**WHAT NEEDS TO BE DONE**
According to the Ayla Oasis text, who managed the project's development when it began in 2008?

Ayla Oasis is a $1.4 billion real estate development project in Aqaba, Jordan. The development aims to create a "luxurious waterfront community" on the shores of the Red Sea. The project covers an area of approximately 17 km2 and has residential, commercial, and leisure facilities. Ayla Oasis is centered around a marina and a golf course. The golf course was designed by Greg Norman and opened in 2017.

The development, which involved the construction of man-made seawater lagoons to create additional waterfronts, features villas, apartments, and (as of 2018) two hotels. The property, which has retail outlets, restaurants, cafes, bars, recreational facilities, leisure and entertainment amenities, also has a marina. This marina, which has berthing facilities for yachts and boats, reportedly received environmental and safety awards in 2024.

== History ==
The project concept originated in 2002 after the Jordanian government allocated land in Aqaba for investment. Sabih al-Masri established Ayla Oasis on a site that was previously barren and contained remnants of mines. Development began in 2008 under the management of Sahl Dudin and was aligned with the strategic plan of the Aqaba Special Economic Zone Authority (ASEZA) to diversify Aqaba's economy.

== Design and features ==
Ayla Oasis includes several residential communities, hotels and serviced apartments. The Hyatt brand operates within the development. The project also incorporates a marina, recreational areas, and cultural spaces that host exhibitions and community events.

Ayla Oasis incorporates a number of environmental management practices, including artificial coral reefs, coral nurseries, wildlife, artificial lagoons, corridors and native plant landscaping. The "Feather Trail" is a designated bird migration stopover that has recorded over 130 species, including globally threatened birds.

==Sport==
The site has an 18-hole championship golf course and a 9-hole academy course designed by Greg Norman Golf Course Design. The 18-hole course, which overlooks the Red Sea and surrounding mountains, is located within an artificial lagoon system. It opened in 2016, The golf club also has golf academy facilities. The course has previously hosted the Jordan Open Golf Championship.

Other sports facilities include water sports, tennis, football, padel and basketball facilities. There are also cycling and walking paths in the development.

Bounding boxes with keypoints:
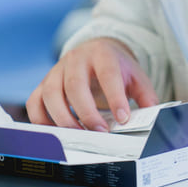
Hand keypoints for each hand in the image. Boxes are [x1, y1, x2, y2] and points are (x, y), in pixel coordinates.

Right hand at [27, 38, 158, 130]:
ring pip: (50, 93)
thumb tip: (152, 116)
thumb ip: (145, 96)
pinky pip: (35, 102)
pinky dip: (41, 120)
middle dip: (86, 112)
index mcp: (102, 55)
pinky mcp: (43, 83)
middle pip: (75, 85)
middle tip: (100, 132)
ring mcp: (56, 71)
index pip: (108, 74)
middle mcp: (76, 59)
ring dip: (63, 118)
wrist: (96, 51)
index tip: (123, 118)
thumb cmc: (116, 67)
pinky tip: (57, 133)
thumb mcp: (136, 76)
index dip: (115, 97)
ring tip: (80, 135)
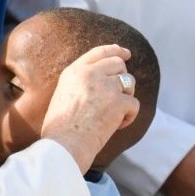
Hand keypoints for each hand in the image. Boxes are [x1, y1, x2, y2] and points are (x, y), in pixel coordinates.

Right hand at [42, 44, 139, 171]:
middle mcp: (90, 74)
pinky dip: (129, 116)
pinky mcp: (119, 102)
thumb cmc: (60, 128)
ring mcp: (106, 87)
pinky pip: (134, 104)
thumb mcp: (63, 95)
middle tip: (119, 93)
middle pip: (119, 64)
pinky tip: (116, 126)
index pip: (99, 52)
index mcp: (74, 71)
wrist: (64, 145)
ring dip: (126, 97)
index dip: (116, 50)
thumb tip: (103, 80)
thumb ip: (80, 83)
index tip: (126, 53)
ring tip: (113, 114)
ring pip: (129, 82)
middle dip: (122, 77)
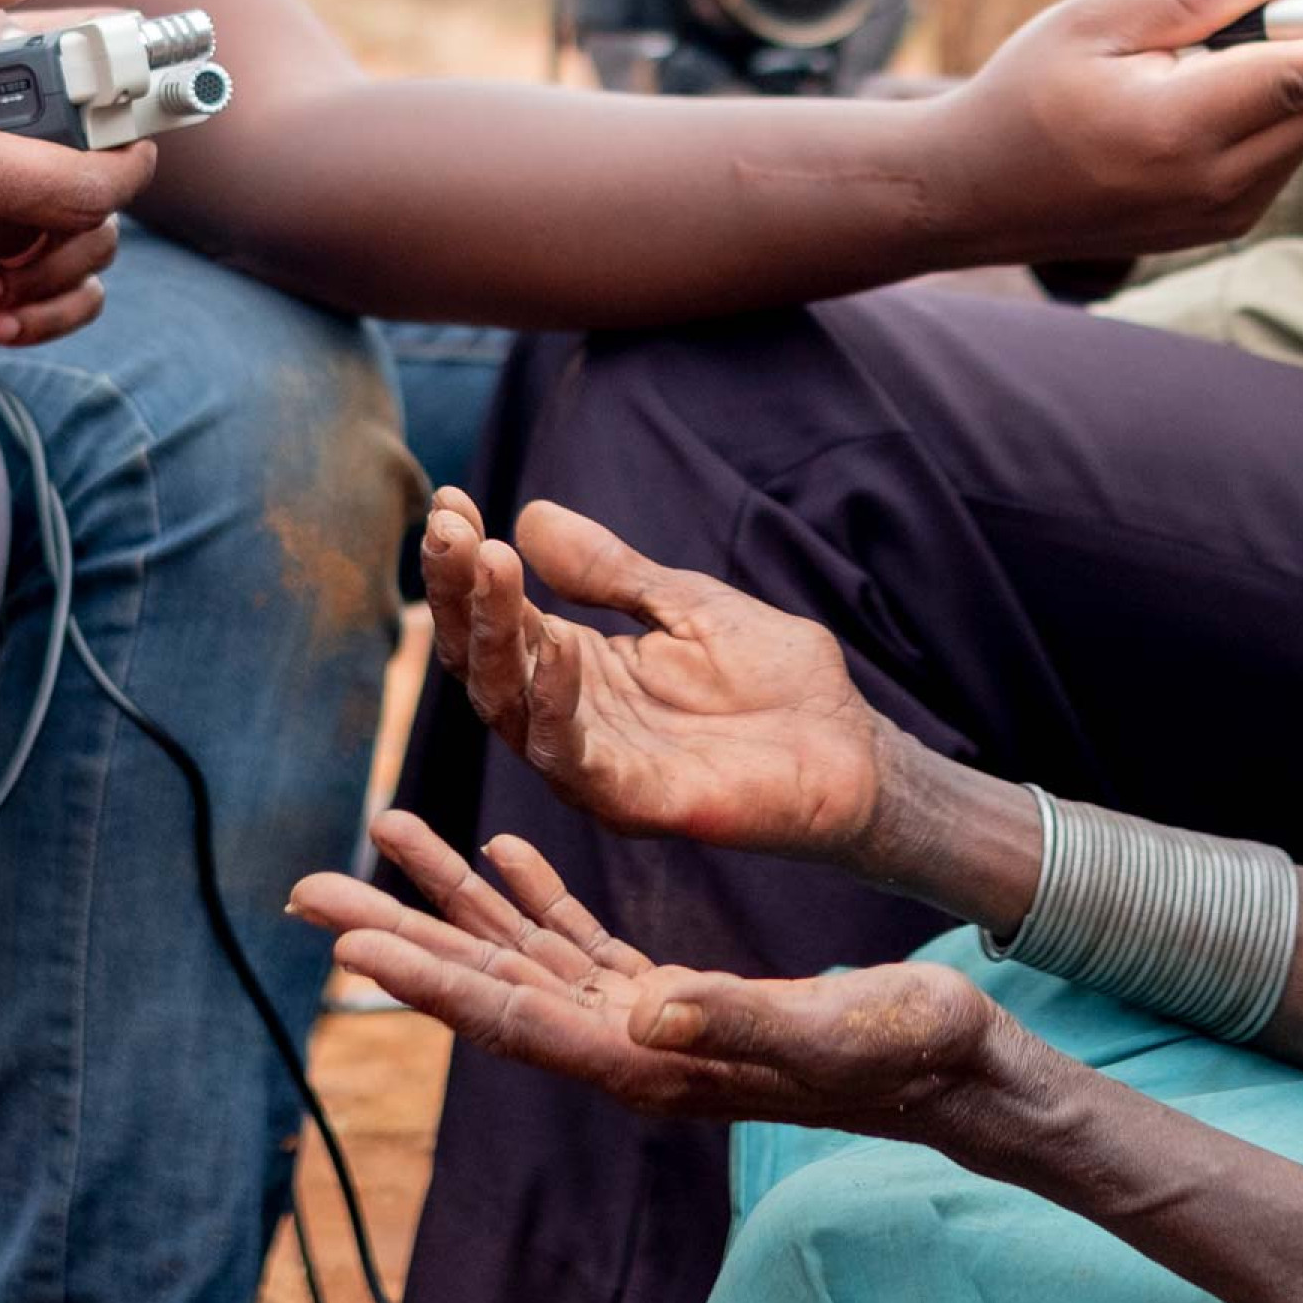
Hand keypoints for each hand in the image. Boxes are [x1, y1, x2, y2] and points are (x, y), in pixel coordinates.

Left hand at [291, 815, 999, 1137]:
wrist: (962, 1067)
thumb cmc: (909, 1052)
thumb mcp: (826, 1029)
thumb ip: (730, 1021)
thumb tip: (639, 1015)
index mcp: (652, 1058)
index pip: (513, 1016)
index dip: (427, 978)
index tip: (345, 945)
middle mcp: (629, 1044)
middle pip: (488, 983)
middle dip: (396, 933)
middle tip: (305, 889)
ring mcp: (645, 1022)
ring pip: (520, 952)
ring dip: (448, 896)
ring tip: (382, 830)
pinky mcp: (671, 997)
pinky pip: (577, 941)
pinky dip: (530, 892)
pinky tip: (499, 851)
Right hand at [423, 488, 893, 859]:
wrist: (853, 746)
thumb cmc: (774, 679)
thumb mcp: (684, 603)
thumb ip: (610, 570)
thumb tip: (530, 515)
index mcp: (576, 667)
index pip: (499, 615)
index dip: (466, 563)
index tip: (450, 500)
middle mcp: (569, 716)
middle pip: (485, 660)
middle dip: (460, 593)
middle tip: (450, 530)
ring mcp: (596, 763)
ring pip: (510, 707)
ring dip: (492, 636)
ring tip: (489, 563)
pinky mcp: (633, 802)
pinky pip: (571, 759)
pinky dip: (553, 704)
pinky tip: (554, 647)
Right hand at [926, 0, 1302, 265]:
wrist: (972, 192)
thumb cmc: (1023, 93)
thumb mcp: (1091, 20)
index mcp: (1176, 126)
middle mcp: (1212, 183)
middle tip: (1273, 6)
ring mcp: (1221, 215)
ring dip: (1292, 81)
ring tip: (1195, 62)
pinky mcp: (1222, 227)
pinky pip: (1281, 156)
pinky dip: (1270, 115)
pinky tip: (1198, 97)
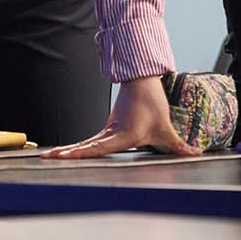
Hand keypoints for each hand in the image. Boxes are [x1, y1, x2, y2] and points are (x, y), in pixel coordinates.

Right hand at [42, 75, 199, 158]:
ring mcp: (107, 131)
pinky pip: (90, 141)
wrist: (143, 82)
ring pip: (84, 143)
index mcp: (121, 135)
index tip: (62, 156)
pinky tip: (68, 153)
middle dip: (65, 153)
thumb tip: (195, 154)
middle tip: (45, 157)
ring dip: (68, 150)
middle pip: (84, 146)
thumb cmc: (151, 103)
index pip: (97, 147)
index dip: (79, 153)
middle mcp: (110, 134)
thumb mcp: (165, 128)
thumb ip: (178, 145)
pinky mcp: (108, 129)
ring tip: (49, 156)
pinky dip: (78, 147)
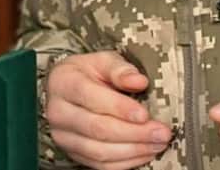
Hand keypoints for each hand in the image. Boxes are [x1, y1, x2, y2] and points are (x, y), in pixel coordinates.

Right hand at [43, 51, 171, 169]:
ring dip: (133, 150)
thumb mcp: (103, 61)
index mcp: (64, 82)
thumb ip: (120, 69)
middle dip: (134, 133)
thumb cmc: (89, 73)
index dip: (119, 108)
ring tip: (158, 144)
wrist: (68, 89)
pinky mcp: (73, 153)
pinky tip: (145, 152)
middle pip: (97, 128)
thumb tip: (139, 81)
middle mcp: (58, 112)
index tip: (144, 114)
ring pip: (99, 151)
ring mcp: (63, 136)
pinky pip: (100, 165)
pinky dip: (126, 162)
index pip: (91, 97)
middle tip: (161, 133)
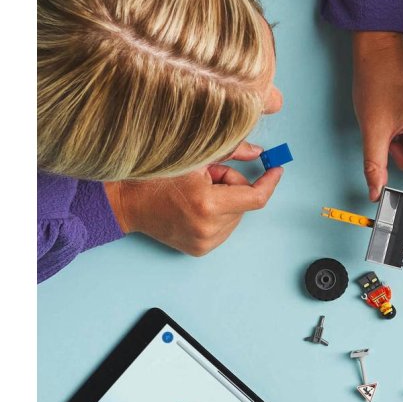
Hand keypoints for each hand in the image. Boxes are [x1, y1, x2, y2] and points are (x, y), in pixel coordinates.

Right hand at [103, 142, 282, 255]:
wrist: (125, 203)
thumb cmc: (154, 177)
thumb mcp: (193, 157)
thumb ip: (230, 152)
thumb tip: (258, 152)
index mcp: (208, 205)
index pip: (255, 197)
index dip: (269, 182)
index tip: (276, 170)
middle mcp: (209, 229)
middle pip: (243, 203)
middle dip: (232, 185)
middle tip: (206, 176)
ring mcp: (204, 243)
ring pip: (235, 216)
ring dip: (225, 201)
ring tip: (196, 192)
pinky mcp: (199, 250)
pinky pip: (224, 227)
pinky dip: (217, 214)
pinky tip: (195, 207)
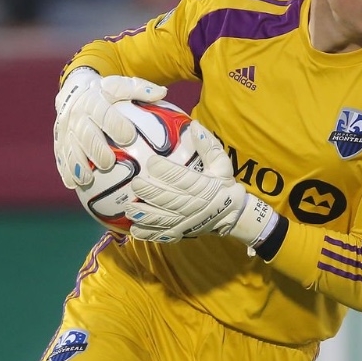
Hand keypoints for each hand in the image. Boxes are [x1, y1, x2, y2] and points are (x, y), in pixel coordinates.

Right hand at [52, 69, 167, 187]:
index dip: (115, 124)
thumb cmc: (105, 92)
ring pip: (69, 147)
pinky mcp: (58, 141)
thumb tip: (162, 93)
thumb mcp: (120, 87)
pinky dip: (65, 170)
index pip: (103, 112)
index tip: (129, 137)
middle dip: (95, 148)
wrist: (74, 90)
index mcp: (92, 100)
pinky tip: (73, 184)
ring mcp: (65, 129)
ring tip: (87, 179)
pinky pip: (60, 157)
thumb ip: (140, 90)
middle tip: (108, 162)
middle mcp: (75, 115)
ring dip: (76, 164)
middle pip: (84, 133)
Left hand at [127, 122, 277, 245]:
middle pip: (167, 199)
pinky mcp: (180, 232)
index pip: (183, 179)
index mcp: (204, 187)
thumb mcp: (221, 164)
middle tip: (135, 183)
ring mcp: (185, 221)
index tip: (151, 162)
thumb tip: (194, 126)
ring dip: (143, 214)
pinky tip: (134, 228)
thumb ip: (208, 146)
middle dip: (149, 191)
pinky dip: (147, 233)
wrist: (232, 214)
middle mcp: (193, 205)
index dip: (166, 171)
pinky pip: (162, 235)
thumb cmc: (223, 185)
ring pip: (161, 219)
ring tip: (129, 207)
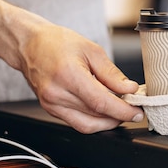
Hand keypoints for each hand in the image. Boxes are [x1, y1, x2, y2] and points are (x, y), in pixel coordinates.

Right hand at [16, 22, 143, 133]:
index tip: (138, 111)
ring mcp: (51, 105)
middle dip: (119, 116)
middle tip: (134, 108)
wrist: (29, 45)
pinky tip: (104, 109)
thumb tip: (129, 89)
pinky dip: (94, 119)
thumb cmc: (57, 42)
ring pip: (87, 125)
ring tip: (120, 108)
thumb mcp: (91, 50)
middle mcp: (57, 94)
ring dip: (108, 121)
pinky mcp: (51, 110)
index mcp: (68, 75)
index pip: (100, 103)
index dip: (123, 111)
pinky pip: (77, 122)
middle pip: (96, 116)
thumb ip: (111, 73)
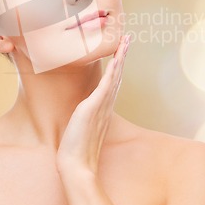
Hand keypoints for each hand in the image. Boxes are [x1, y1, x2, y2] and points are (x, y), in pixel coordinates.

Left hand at [56, 34, 129, 174]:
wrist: (76, 165)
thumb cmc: (77, 149)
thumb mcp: (82, 126)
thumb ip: (86, 116)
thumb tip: (83, 111)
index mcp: (103, 107)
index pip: (113, 81)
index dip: (118, 65)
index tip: (121, 51)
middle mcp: (106, 104)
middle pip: (118, 75)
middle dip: (123, 56)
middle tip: (128, 39)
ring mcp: (101, 105)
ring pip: (114, 77)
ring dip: (120, 58)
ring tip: (125, 42)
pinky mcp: (93, 107)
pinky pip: (105, 85)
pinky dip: (112, 71)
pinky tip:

**WRITTEN SOLUTION**
Sahl Dudin